(Source texts of formatted documents)
□ □ □ □

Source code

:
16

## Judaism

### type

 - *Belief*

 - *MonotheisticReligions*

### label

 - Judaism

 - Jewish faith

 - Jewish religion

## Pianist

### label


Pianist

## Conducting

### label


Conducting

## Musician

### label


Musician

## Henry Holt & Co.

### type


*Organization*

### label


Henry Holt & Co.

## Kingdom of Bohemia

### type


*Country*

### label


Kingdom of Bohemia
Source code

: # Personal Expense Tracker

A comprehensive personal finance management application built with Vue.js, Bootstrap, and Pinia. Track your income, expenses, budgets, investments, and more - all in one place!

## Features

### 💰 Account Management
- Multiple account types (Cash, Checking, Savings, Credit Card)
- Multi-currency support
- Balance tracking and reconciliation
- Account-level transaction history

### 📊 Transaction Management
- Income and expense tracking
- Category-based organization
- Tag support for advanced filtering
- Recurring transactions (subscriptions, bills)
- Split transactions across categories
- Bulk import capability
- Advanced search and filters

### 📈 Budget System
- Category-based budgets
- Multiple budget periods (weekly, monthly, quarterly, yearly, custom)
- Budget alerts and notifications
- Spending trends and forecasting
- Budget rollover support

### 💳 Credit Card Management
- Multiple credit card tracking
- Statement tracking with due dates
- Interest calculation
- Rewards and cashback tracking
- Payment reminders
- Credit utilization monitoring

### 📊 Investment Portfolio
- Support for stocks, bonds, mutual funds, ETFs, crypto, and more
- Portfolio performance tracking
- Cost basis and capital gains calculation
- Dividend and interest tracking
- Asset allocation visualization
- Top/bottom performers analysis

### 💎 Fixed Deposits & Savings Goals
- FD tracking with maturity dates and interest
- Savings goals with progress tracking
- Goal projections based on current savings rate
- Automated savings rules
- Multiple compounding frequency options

□ □ □ □

_REQUEST_.
Produce an exact copy of all the records.

_WRITTEN RESPONSE_.
Source code

:
16

## Judaism

### type

 - *Belief*

 - *MonotheisticReligions*

### label

 - Judaism

 - Jewish faith

 - Jewish religion

## Pianist

### label


Pianist

## Conducting

### label


Conducting

## Musician

### label


Musician

## Henry Holt & Co.

### type


*Organization*

### label


Henry Holt & Co.

## Kingdom of Bohemia

### type


*Country*

### label


Kingdom of Bohemia
Source code

: # Personal Expense Tracker

A comprehensive personal finance management application built with Vue.js, Bootstrap, and Pinia. Track your income, expenses, budgets, investments, and more - all in one place!

## Features

### 💰 Account Management
- Multiple account types (Cash, Checking, Savings, Credit Card)
- Multi-currency support
- Balance tracking and reconciliation
- Account-level transaction history

### 📊 Transaction Management
- Income and expense tracking
- Category-based organization
- Tag support for advanced filtering
- Recurring transactions (subscriptions, bills)
- Split transactions across categories
- Bulk import capability
- Advanced search and filters

### 📈 Budget System
- Category-based budgets
- Multiple budget periods (weekly, monthly, quarterly, yearly, custom)
- Budget alerts and notifications
- Spending trends and forecasting
- Budget rollover support

### 💳 Credit Card Management
- Multiple credit card tracking
- Statement tracking with due dates
- Interest calculation
- Rewards and cashback tracking
- Payment reminders
- Credit utilization monitoring

### 📊 Investment Portfolio
- Support for stocks, bonds, mutual funds, ETFs, crypto, and more
- Portfolio performance tracking
- Cost basis and capital gains calculation
- Dividend and interest tracking
- Asset allocation visualization
- Top/bottom performers analysis

### 💎 Fixed Deposits & Savings Goals
- FD tracking with maturity dates and interest
- Savings goals with progress tracking
- Goal projections based on current savings rate
- Automated savings rules
- Multiple compounding frequency options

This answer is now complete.